To-do item: Transcribe every entry word for word, leaving out all images.

Data items:
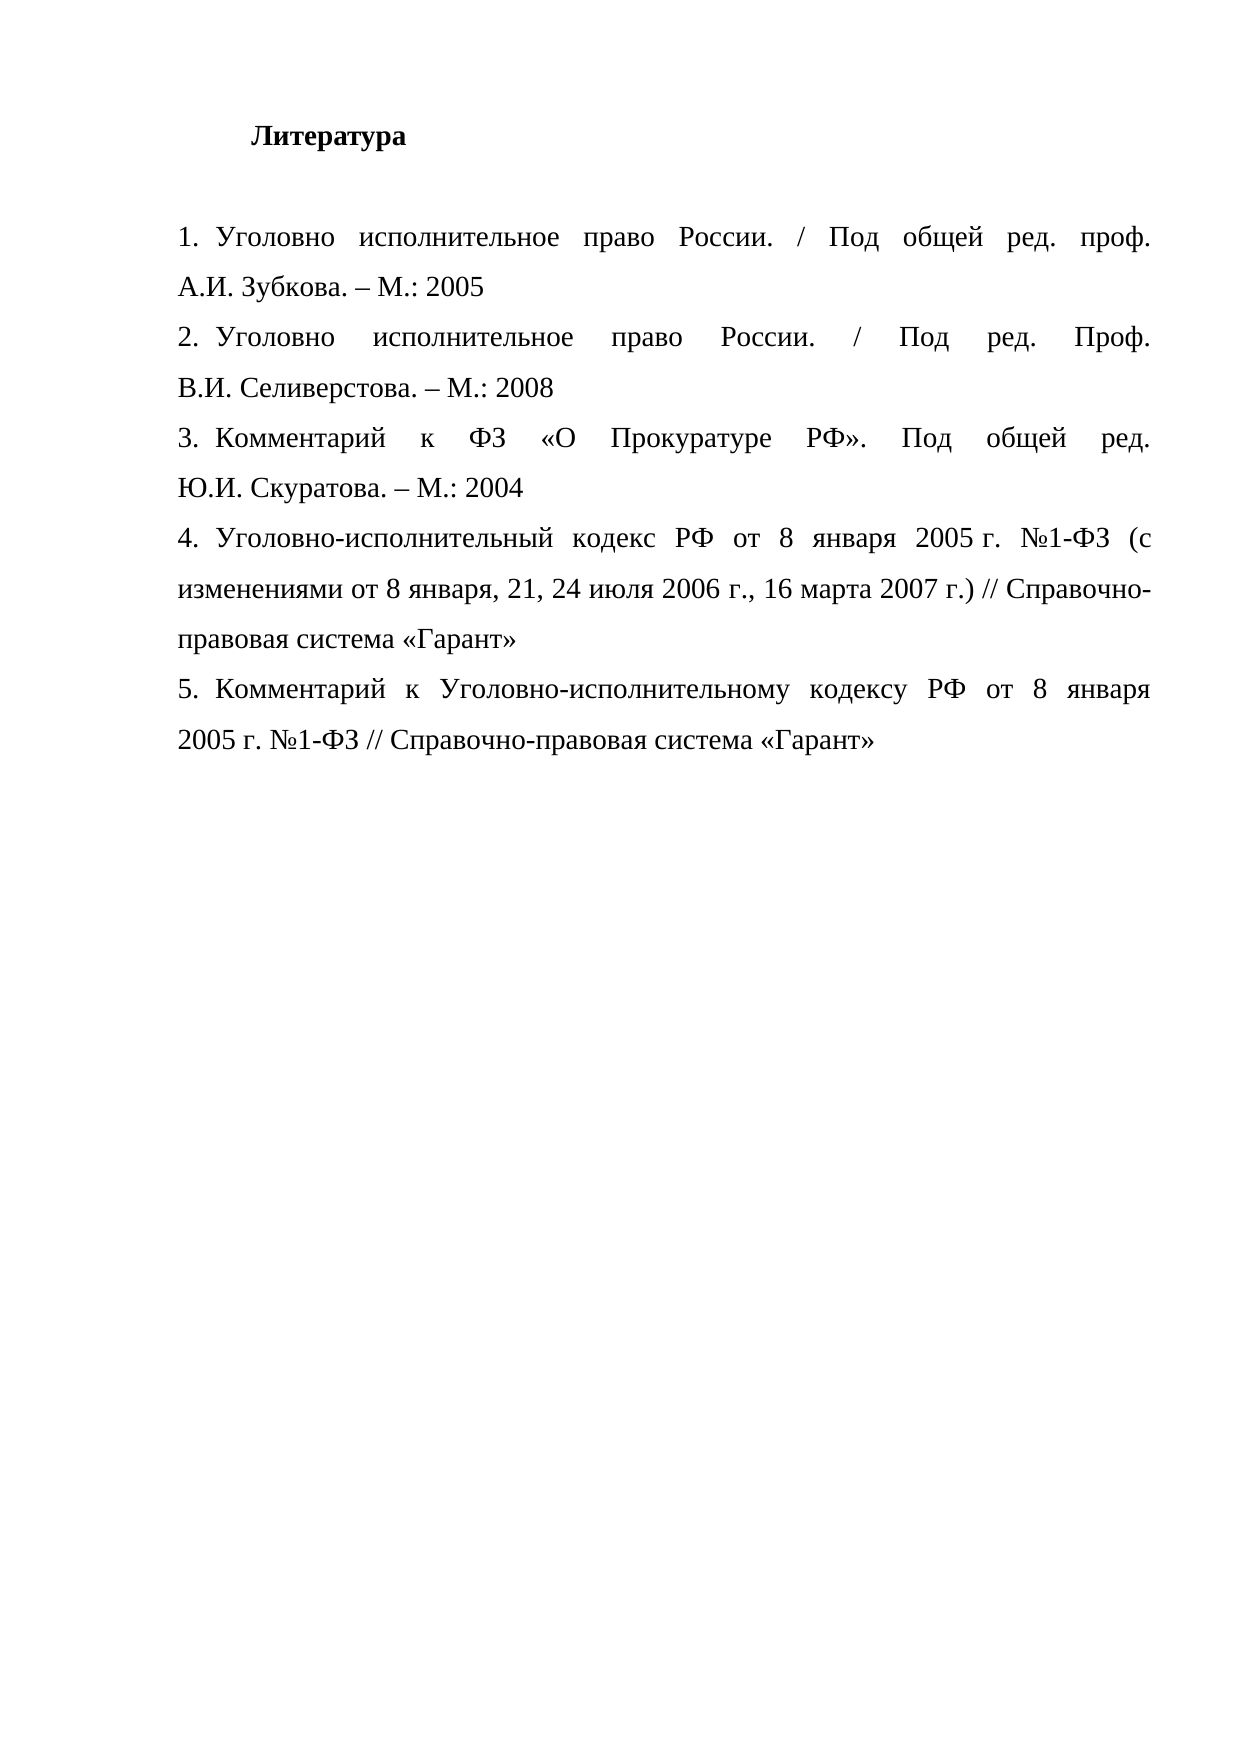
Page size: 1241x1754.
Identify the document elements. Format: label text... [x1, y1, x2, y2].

list Комментарий к Уголовно-исполнительному кодексу РФ от 8 января 2005 г. №1-ФЗ // Справочно-правовая система «Гарант» [177, 672, 1152, 755]
list Уголовно исполнительное право России. / Под ред. Проф. В.И. Селиверстова. – М.: 2008 [177, 319, 1152, 403]
list Уголовно-исполнительный кодекс РФ от 8 января 2005 г. №1-ФЗ (с изменениями от 8 января, 21, 24 июля 2006 г., 16 марта 2007 г.) // Справочно-правовая система «Гарант» [177, 521, 1152, 655]
subtitle Литература [177, 118, 1152, 152]
list Комментарий к ФЗ «О Прокуратуре РФ». Под общей ред. Ю.И. Скуратова. – М.: 2004 [177, 420, 1152, 504]
list Уголовно исполнительное право России. / Под общей ред. проф. А.И. Зубкова. – М.: 2005 [177, 219, 1152, 303]
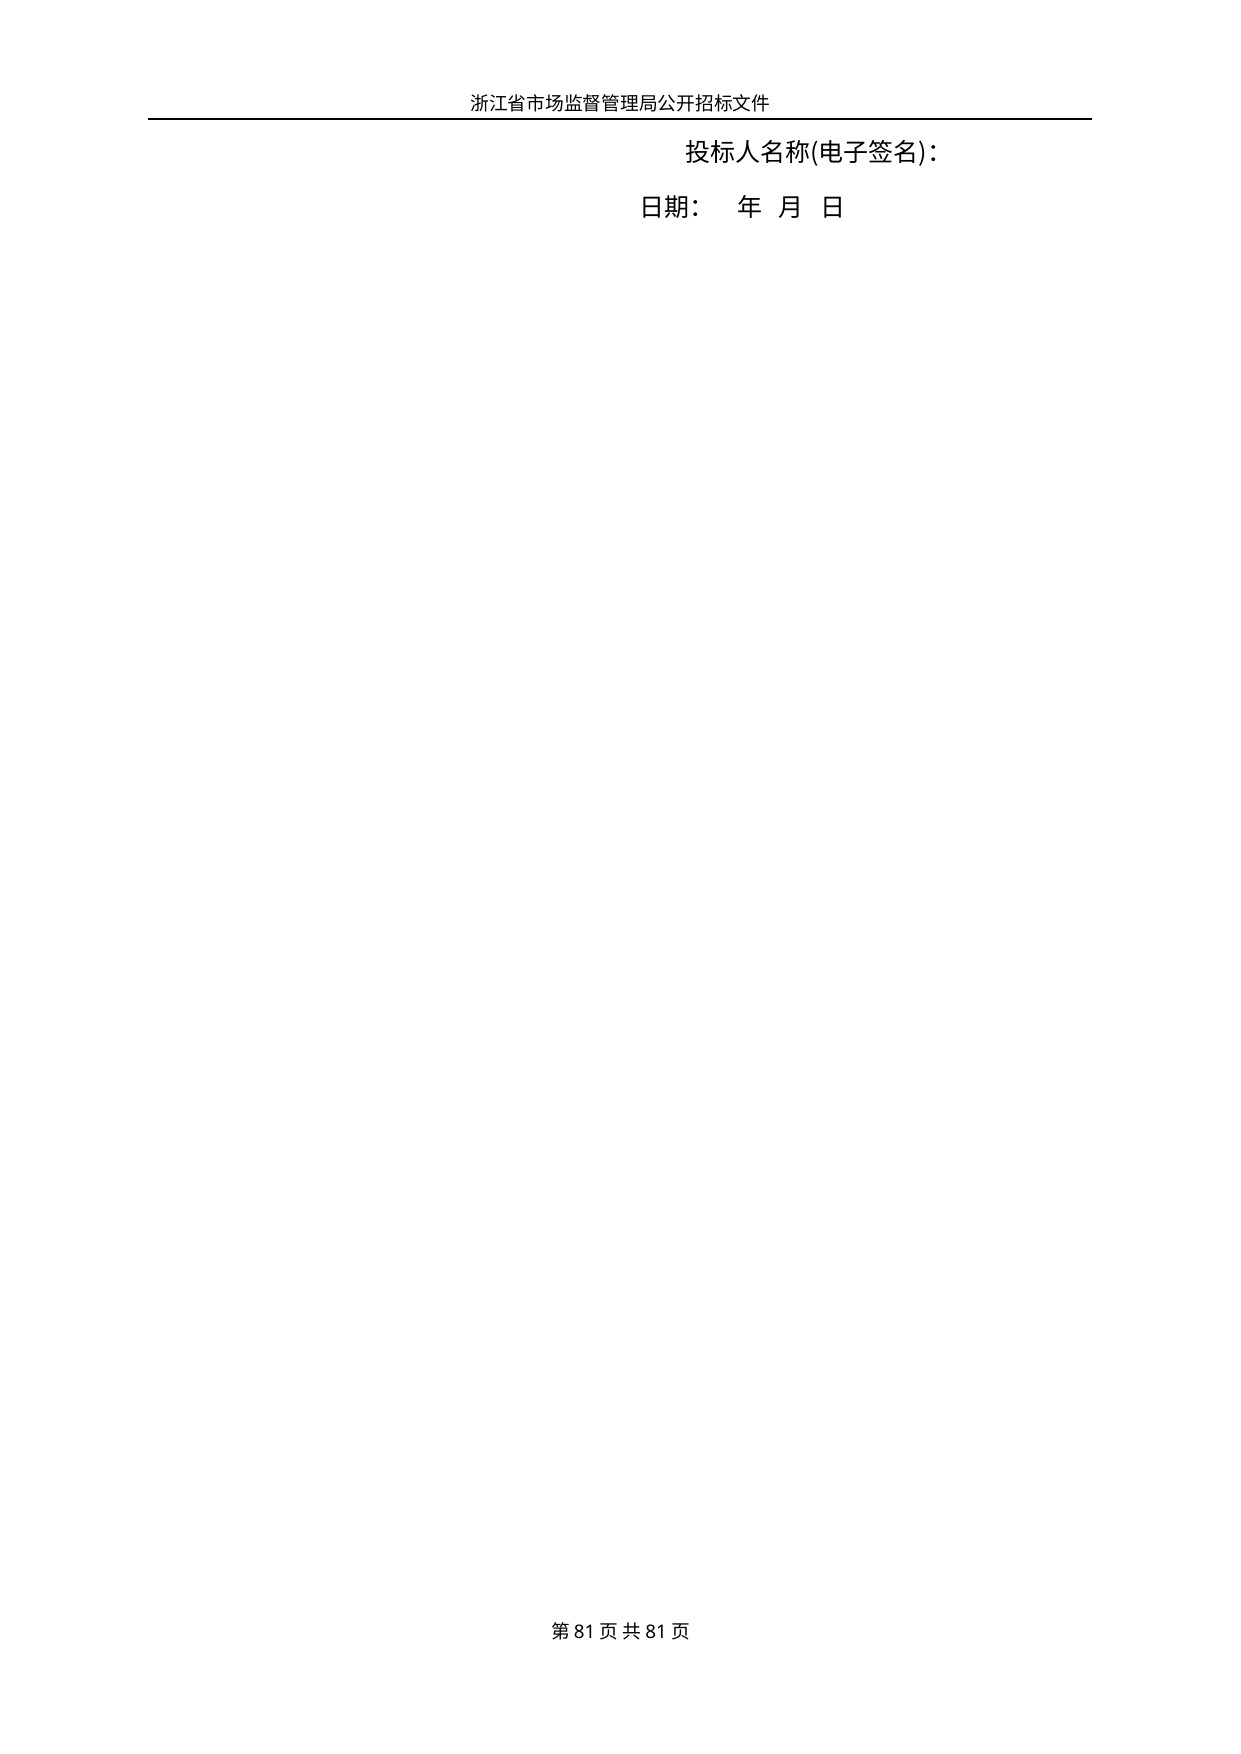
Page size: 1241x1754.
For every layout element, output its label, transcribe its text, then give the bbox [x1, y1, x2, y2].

text 日期： 年 月 日 [148, 187, 1089, 223]
text 投标人名称(电子签名)： [148, 133, 1092, 169]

Output for this task:
Page size: 1241x1754.
Identify the document elements. Format: label text... [x1, y1, x2, y2].

list Комментарий к Уголовно-исполнительному кодексу РФ от 8 января 2005 г. №1-ФЗ // Справочно-правовая система «Гарант» [177, 672, 1152, 755]
list Уголовно исполнительное право России. / Под ред. Проф. В.И. Селиверстова. – М.: 2008 [177, 319, 1152, 403]
list Уголовно-исполнительный кодекс РФ от 8 января 2005 г. №1-ФЗ (с изменениями от 8 января, 21, 24 июля 2006 г., 16 марта 2007 г.) // Справочно-правовая система «Гарант» [177, 521, 1152, 655]
subtitle Литература [177, 118, 1152, 152]
list Комментарий к ФЗ «О Прокуратуре РФ». Под общей ред. Ю.И. Скуратова. – М.: 2004 [177, 420, 1152, 504]
list Уголовно исполнительное право России. / Под общей ред. проф. А.И. Зубкова. – М.: 2005 [177, 219, 1152, 303]
Page size: 1241x1754.
For every layout element, output its label, transcribe its text, then give the bbox [x1, y1, x2, y2].

text 日期： 年 月 日 [148, 187, 1089, 223]
text 投标人名称(电子签名)： [148, 133, 1092, 169]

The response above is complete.